A celebrity recounts her diabetes diagnosis in the early 60's and how it forced her to "grow up" and take control of her life. The book is written in an overly-chatty and almost too casual style, I felt. Yet, there is some valuable information here, especially as MTM recounts how she deals with some the complications she suffers from
Mary Tyler Moore is candid about her struggles with Type 1 diabetes which was very much appreciated by this reader with Type 1. She describes her diagnosis and the ways she has coped with or ignored the daily tasks of diabetes management (and the consequences of both), and how she "came out" of the "diabetes closet" to become the public face of the Juvenile Diabetes Research Foundation. The book also includes a set of appendices of basic diabetes information and resources.
Addie was [x]
( I gtg theres a movie on that i wanna see. Bye! &hearts )

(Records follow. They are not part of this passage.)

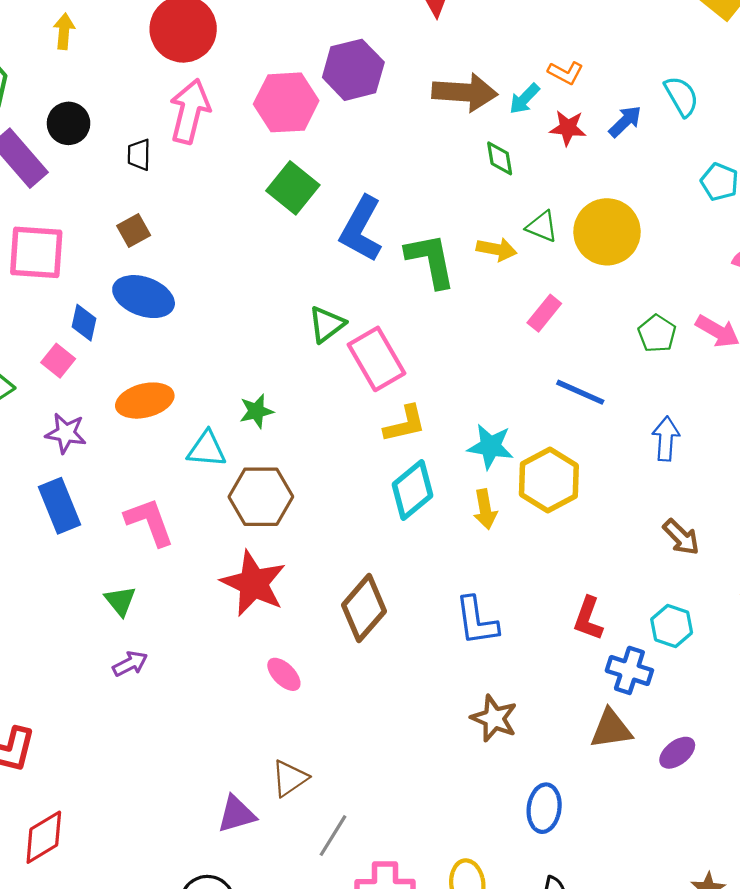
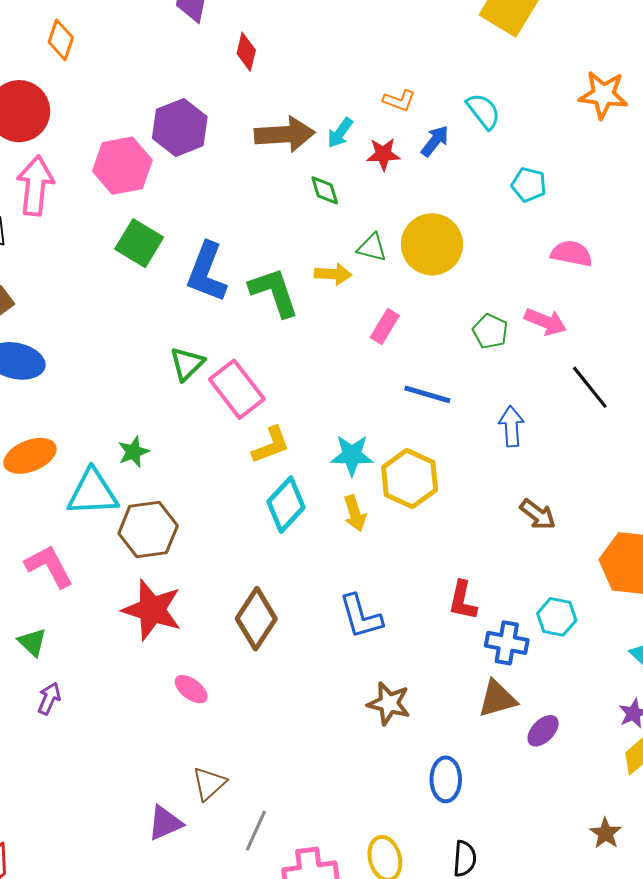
orange L-shape: (566, 73) -> (399, 100), moved
cyan triangle: (207, 449) -> (93, 493), size x1.4
cyan hexagon: (672, 626) -> (557, 617), moved
purple arrow: (130, 664) -> (49, 699), turned -32
purple ellipse: (677, 753) -> (543, 731), moved

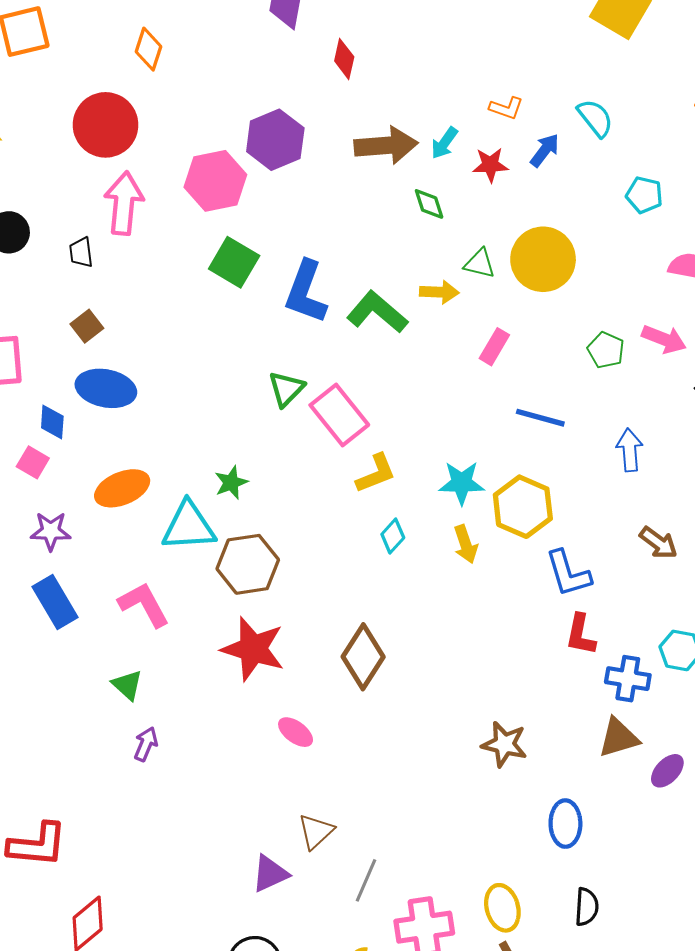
green L-shape: (274, 292) -> (377, 312), turned -30
cyan diamond: (286, 505) -> (393, 536), size x0.6
blue L-shape: (361, 616) -> (568, 573), moved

A redhaired girl with deep blue eyes walks in wearing a tight strapless dress about two sizes too small that shows off her great pencil thin(but not anorexic) curves & big b o o b s & just barely covers her firm round b u t t. Underneath her dress is a hot pink lace thong that is totally see through & shows every juicy part of her tight wet p u s s y. Her t i t s stick way out of her dress wich barely covers her b o o b s as well. You can see her p u s s y juices running down her bare legs & making sticky stains on her silk seven inch platform heels. You can also see her c l i t straining against her thong. You also notice that she has a c l i t ring as well as two t i t rings, one on each t i t.
Sydni waks up unclothes. Come and get me
It helped out a lot!
I enjoyed this book very much. It was also very educational. I have recommended to several friends.
I bought this book thinking it was going to be more of a biography, (after all, I purchased it from the bio section), mixed with a little information regarding Mary's fight with Juvenile Diabetes. In fact, it was almost entirely the later. While it wasn't uninteresting, (due to the fact that I have a niece with JD), I read through it and gleaned what info I could, before gifting it to my niece and her parents as a resource.